======== Supplied passage ========

Regular exercise sessions should include aerobic exercise.
- uses large muscles.
- is continuous.
- increases your heart rate for 10 minutes or more.
- burns calories.
How Often, How Hard, How Long, What Type?
The acronym F.I.T.T. is often used to provide guidelines for different types of exercise. It stands for Frequency, Intensity, Time and Type. Below are the guidelines for aerobic exercise.
F – Frequency – How often? Plan to do aerobic exercise five to seven days per week.
I – Intensity – How Hard? It is best to exercise at a moderate intensity, which is a level where you can carry on a conversation but are still exerting some effort. Some participants are able to exercise at a more vigorous intensity but you should discuss this with the staff of the cardiac rehabilitation program before engaging in these types of activities. Later we will teach you how to monitor your exercise intensity accurately.
T – Time – How Long? Try to exercise without stopping. Your long-term goal is to exercise for a total of 30 to 60 minutes per session. While continuous exercise is best for achieving all the benefits, exercise sessions of as little as 10 minutes can be added up throughout the day.
Aim for 200 to 400 minutes of aerobic exercise per week
T – Type – What kind of activity? Examples of aerobic exercise include brisk walking, swimming, cycling, skating, cross-country skiing, using equipment such as a treadmill or stationary bicycle, or joining dancing and aerobic classes.
Walking Can Be the Perfect Aerobic Exercise.
- It can be done almost anywhere.
- You only need a pair of comfortable shoes.
- No special skills are required.

========

Action item: Retype the aerobic exercise guidelines above word for word, everything from "T – Time – How" down to "skills are required.". Draw only on the aerobic exercise guidelines above.

======== The data ========

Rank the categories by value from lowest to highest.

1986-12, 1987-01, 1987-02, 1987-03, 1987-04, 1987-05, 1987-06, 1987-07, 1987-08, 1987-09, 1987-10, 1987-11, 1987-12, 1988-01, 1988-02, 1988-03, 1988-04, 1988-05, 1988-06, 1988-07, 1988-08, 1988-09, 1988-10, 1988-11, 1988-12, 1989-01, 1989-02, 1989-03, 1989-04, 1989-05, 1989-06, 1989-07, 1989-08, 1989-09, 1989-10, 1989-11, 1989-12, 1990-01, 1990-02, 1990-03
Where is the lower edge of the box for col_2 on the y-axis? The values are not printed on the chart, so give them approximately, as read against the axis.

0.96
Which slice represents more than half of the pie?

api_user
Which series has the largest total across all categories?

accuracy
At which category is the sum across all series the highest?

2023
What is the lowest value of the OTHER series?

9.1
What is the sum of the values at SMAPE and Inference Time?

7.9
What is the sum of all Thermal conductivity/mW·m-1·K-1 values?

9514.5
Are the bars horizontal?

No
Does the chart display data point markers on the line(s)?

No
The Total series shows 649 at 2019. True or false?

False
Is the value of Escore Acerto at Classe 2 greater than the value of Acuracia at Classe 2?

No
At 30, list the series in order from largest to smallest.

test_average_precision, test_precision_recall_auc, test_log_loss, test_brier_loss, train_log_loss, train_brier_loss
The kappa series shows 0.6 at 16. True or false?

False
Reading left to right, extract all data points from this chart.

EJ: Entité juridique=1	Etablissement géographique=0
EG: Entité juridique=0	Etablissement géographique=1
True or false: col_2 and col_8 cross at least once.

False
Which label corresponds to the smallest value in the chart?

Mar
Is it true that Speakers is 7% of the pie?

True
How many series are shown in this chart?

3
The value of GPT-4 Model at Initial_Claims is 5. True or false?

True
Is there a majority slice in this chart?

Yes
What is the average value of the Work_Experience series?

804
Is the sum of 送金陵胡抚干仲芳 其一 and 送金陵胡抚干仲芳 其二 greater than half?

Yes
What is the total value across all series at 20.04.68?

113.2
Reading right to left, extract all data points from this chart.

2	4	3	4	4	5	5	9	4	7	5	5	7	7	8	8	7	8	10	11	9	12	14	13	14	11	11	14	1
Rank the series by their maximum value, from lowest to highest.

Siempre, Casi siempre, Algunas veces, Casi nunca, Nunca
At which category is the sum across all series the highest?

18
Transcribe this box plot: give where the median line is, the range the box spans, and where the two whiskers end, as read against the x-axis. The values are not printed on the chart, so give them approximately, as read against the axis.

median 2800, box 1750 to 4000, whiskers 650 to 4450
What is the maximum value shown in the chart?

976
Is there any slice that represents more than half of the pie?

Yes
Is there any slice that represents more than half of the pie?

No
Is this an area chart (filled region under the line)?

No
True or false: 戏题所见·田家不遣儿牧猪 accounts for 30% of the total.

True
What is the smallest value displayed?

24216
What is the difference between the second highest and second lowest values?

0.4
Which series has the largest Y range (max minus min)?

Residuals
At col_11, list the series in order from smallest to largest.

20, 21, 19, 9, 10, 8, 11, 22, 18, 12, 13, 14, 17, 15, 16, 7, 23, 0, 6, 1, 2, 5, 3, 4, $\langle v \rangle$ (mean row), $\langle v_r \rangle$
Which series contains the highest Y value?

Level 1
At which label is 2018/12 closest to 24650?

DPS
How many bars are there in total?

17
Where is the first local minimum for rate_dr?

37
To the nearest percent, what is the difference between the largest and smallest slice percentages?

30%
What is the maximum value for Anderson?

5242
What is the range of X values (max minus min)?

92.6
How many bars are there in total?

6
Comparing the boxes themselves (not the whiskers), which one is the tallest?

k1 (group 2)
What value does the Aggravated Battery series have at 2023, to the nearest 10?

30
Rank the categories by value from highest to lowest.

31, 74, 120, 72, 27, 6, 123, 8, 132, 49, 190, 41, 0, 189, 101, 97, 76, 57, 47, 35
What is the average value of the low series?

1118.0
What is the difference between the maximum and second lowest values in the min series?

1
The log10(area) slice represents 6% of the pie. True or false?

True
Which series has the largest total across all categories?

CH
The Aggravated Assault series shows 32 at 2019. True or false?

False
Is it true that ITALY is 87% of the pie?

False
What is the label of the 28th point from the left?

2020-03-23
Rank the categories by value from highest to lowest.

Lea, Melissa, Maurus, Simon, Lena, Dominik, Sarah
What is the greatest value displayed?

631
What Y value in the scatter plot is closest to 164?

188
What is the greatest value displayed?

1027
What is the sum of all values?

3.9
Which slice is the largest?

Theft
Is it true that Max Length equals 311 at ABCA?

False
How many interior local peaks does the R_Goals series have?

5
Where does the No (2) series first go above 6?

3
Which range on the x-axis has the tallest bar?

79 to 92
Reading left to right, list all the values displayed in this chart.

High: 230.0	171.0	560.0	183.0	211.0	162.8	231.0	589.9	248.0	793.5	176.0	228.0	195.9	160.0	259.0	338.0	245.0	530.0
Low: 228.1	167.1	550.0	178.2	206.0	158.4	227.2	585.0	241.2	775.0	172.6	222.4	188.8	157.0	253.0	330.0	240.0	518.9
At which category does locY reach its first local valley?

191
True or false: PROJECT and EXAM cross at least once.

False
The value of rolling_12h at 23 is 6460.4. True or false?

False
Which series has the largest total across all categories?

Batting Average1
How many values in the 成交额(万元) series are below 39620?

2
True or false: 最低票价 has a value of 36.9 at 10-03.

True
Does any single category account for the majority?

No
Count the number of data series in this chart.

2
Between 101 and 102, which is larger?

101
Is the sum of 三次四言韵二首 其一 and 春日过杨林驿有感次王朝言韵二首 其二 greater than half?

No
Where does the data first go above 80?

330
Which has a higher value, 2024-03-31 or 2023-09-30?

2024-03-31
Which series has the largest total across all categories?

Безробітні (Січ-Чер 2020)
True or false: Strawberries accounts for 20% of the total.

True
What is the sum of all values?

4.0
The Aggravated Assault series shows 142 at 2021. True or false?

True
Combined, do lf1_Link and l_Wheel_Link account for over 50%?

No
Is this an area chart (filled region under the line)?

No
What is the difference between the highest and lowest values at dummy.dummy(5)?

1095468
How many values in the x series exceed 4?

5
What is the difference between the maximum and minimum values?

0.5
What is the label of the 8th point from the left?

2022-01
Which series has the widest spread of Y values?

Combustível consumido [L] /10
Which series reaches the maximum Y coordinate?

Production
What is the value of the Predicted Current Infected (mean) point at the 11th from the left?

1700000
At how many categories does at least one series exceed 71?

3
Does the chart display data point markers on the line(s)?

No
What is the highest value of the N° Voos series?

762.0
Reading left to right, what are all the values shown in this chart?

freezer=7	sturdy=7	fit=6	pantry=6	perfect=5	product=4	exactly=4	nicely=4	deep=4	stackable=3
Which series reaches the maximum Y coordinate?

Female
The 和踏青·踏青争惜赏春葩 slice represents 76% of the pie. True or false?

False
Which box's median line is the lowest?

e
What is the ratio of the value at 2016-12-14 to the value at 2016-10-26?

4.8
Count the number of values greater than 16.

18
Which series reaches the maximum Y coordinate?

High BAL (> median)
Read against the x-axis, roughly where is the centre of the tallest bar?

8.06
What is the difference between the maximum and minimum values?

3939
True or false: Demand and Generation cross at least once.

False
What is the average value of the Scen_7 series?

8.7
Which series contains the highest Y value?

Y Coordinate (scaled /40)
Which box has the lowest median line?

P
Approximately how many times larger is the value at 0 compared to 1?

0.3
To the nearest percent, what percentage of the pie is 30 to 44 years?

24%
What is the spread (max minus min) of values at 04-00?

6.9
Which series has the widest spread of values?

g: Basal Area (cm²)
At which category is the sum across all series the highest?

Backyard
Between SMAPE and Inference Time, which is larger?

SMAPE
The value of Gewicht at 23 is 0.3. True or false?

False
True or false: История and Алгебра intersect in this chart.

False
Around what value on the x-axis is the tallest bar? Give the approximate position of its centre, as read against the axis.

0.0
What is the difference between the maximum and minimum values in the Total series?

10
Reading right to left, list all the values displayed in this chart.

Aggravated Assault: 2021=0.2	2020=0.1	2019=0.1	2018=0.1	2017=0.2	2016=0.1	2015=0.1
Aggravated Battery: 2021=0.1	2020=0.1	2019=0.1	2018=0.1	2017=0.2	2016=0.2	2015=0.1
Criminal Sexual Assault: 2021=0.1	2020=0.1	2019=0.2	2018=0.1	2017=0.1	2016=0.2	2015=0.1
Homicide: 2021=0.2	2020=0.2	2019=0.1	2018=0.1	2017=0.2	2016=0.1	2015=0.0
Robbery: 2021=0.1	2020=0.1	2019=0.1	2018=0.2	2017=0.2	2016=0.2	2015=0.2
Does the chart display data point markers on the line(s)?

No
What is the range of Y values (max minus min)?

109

========

Result of this task:
T – Time – How Long? Try to exercise without stopping. Your long-term goal is to exercise for a total of 30 to 60 minutes per session. While continuous exercise is best for achieving all the benefits, exercise sessions of as little as 10 minutes can be added up throughout the day.
Aim for 200 to 400 minutes of aerobic exercise per week
T – Type – What kind of activity? Examples of aerobic exercise include brisk walking, swimming, cycling, skating, cross-country skiing, using equipment such as a treadmill or stationary bicycle, or joining dancing and aerobic classes.
Walking Can Be the Perfect Aerobic Exercise.
- It can be done almost anywhere.
- You only need a pair of comfortable shoes.
- No special skills are required.